A well-diversified portfolio of exchange-traded funds (ETFs) may also benefit from including exposure to the energy sector. Companies in the energy sector include those that generate oil and natural gas. Because oil is a finite resource, there is a good chance that prices for other forms of energy, including energy stocks, will continue to go up. XLE has an expense ratio of 0.13%, which translates to $13 in annual fees for every $10,000 that is invested. 

9. Utilities Select Sector SPDR (XLM) 

Utilities are corporations that provide services to consumers such as gas, power, and water. Utilities are included in the Utilities Select Sector SPDR (XLM). Similar to healthcare-related businesses, utility companies are still required even in difficult economic times. Because of this, investing in these companies can be considered a defensive move, and they are also useful tools for practically any long-term portfolio. XLU has a cost ratio of 0.13%, which translates to $13 in annual fees for every $10,000 that is invested. 

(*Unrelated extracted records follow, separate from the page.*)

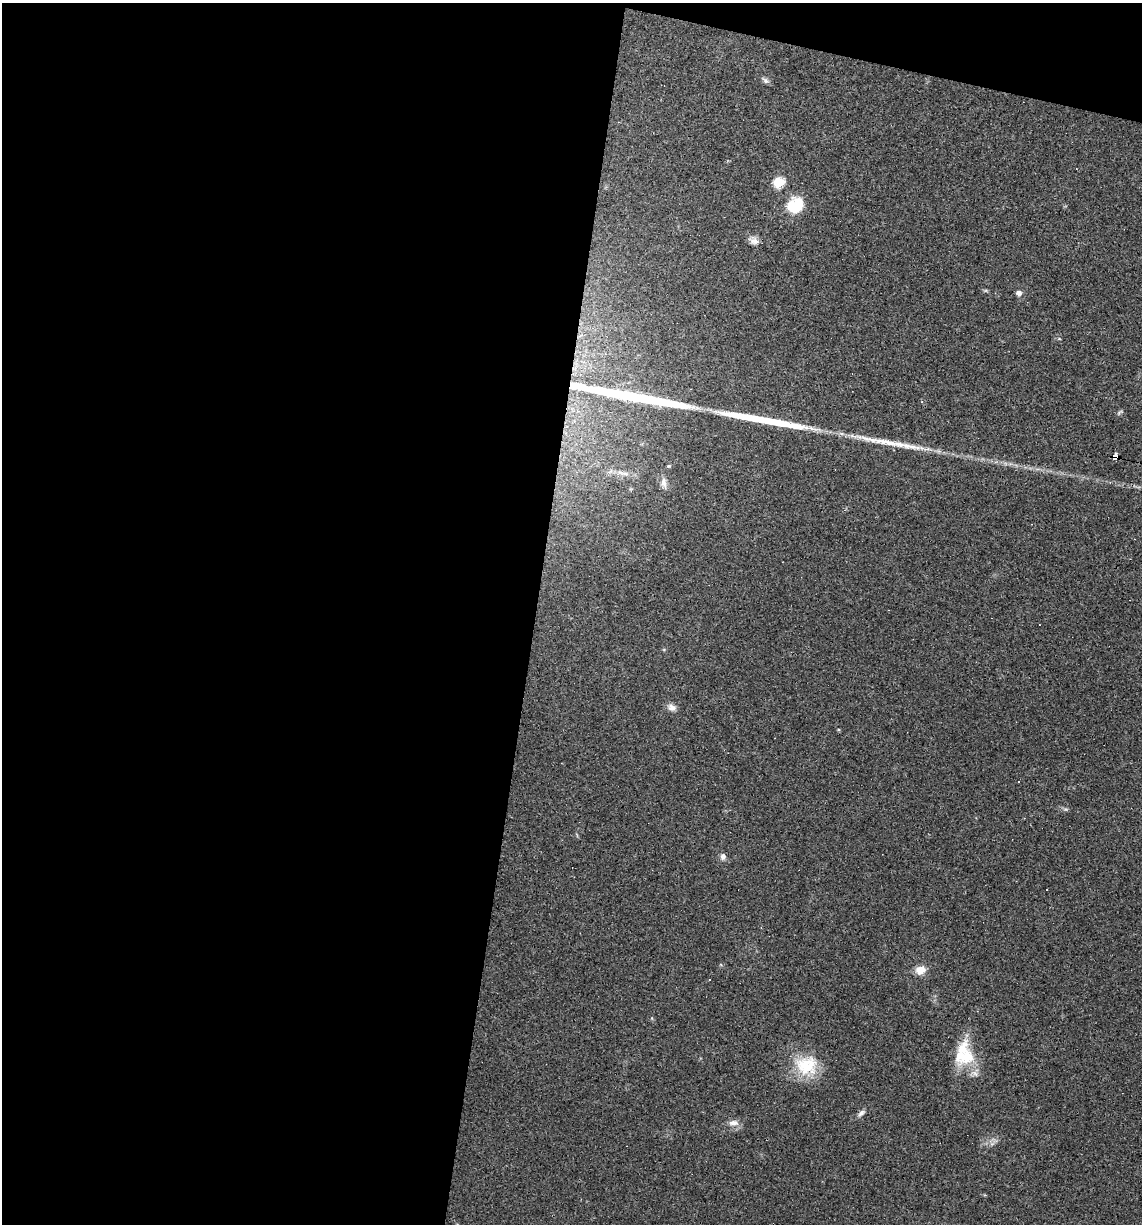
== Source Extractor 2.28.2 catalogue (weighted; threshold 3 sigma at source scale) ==
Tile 1 of 4 x 4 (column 1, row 1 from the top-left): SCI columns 114-1253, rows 3666-4887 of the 4907 x 4887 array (HDU 1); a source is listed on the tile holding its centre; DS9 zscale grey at full resolution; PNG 1144 x 1226 px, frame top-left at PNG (2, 3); no overlay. Shown black and unused: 49% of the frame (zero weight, under 3 of 4 exposures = <1% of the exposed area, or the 3 px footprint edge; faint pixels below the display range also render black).
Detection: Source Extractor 2.28.2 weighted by HDU 2 'WHT'; one run over the whole footprint, this tile lists its part. Background 0.0582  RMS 0.0049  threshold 0.022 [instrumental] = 3 sigma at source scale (4.5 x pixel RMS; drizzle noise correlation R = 1.50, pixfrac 1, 0.05/0.05 arcsec/px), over >= 5 px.
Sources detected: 24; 1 inside a brighter object's white glare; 3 cosmic-ray / hot-pixel residue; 3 long thin detections or spike segments (spike, bleed or trail) — not listed; the other 17 listed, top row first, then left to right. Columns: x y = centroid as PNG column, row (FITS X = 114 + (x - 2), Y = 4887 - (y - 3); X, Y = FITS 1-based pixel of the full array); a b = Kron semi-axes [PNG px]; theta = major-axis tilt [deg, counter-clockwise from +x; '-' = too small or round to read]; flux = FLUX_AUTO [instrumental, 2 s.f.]
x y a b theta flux
765 80 10 6 -39 1.4
779 182 6 5 - 31
795 206 19 16 44 15
754 241 13 9 -15 2.7
1019 293 6 5 - 2.1
922 402 4 3 - 0.48
1119 412 10 2 36 0.7
1115 456 6 4 -7 120
623 473 22 5 -10 3.9
664 483 14 7 -85 2.8
672 707 12 9 -24 2.6
723 856 7 6 - 2
920 970 12 9 20 5.1
967 1057 42 19 -81 20
806 1065 30 25 2 20
861 1113 10 6 45 1.7
733 1123 14 7 -1 2.9
Overlapping masked pixels (flux is a lower limit): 1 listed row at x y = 1115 456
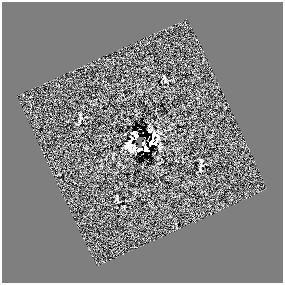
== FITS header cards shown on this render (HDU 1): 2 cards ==
NAXIS1  =                  281 /
NAXIS2  =                  281 /

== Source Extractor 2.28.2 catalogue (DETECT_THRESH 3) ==
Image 281 x 281 px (HDU 1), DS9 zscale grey, 1 PNG px = 1 image px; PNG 285 x 285 px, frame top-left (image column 1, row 281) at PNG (2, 2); no overlay
Background 0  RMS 24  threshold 72.9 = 3 sigma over >= 5 px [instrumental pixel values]
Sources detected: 15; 1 with non-positive FLUX_AUTO (blend fragments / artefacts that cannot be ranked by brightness) is not listed; the other 14 listed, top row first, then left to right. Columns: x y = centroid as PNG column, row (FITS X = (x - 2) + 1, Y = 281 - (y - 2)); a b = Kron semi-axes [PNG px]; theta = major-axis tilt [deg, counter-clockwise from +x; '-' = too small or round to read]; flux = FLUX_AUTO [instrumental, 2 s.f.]
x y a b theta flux
80 114 3 3 - 1400
150 130 5 3 - 700
135 135 7 4 -48 7800
153 135 5 4 - 2700
157 138 10 3 72 5000
130 141 5 3 - 2900
143 143 5 3 - 4400
129 146 10 7 71 10000
134 149 8 4 61 5400
139 149 6 3 26 2600
146 150 6 4 -60 760
201 160 8 4 -86 3000
200 169 5 2 - 1900
117 198 10 3 -79 2000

10.Consumer Staples Select Sector SPDR comes in at number ten (XLP)

The consumer staples sector is a solid method to accomplish the goal of broader diversification of defensive stocks, and investing in that sector is a smart approach to achieve that purpose. Items that are essential to a person's way of life are known as consumer staples. Among these are pharmaceuticals, foodstuffs, alcoholic beverages, and tobacco products. XLU has a cost ratio of 0.13%, which translates to $13 in annual fees for every $10,000 that is invested. 

Questions That Are Typically Asked (FAQs)

How do exchange-traded funds (ETFs) do as long-term investments?

Although exchange-traded funds (ETFs) have the potential to be excellent, tax-efficient investments for the long term, not every ETF is suitable for such an investment. For instance, inverse and leveraged exchange-traded funds are only intended to be held for brief periods of time. In general, an exchange-traded fund (ETF) is going to be a more attractive option for a long-term investment if it is both passive and diversified. Working with a financial advisor can assist you in identifying the exchange-traded funds (ETFs) that are most suitable for your own circumstances.

When is the most profitable time of the day to trade exchange-traded funds (ETFs)?

When volume and liquidity are at their peak levels, the optimum time for traders who want to aggressively enter and leave ETF positions is to trade at those times. On a daily basis, this takes place about during the first and final hours of trade. It is important to keep in mind that unexpected volume spikes might be caused by economic events such as announcements made by the Federal Reserve. You can keep track of occurrences of this nature with the assistance of an economic calendar.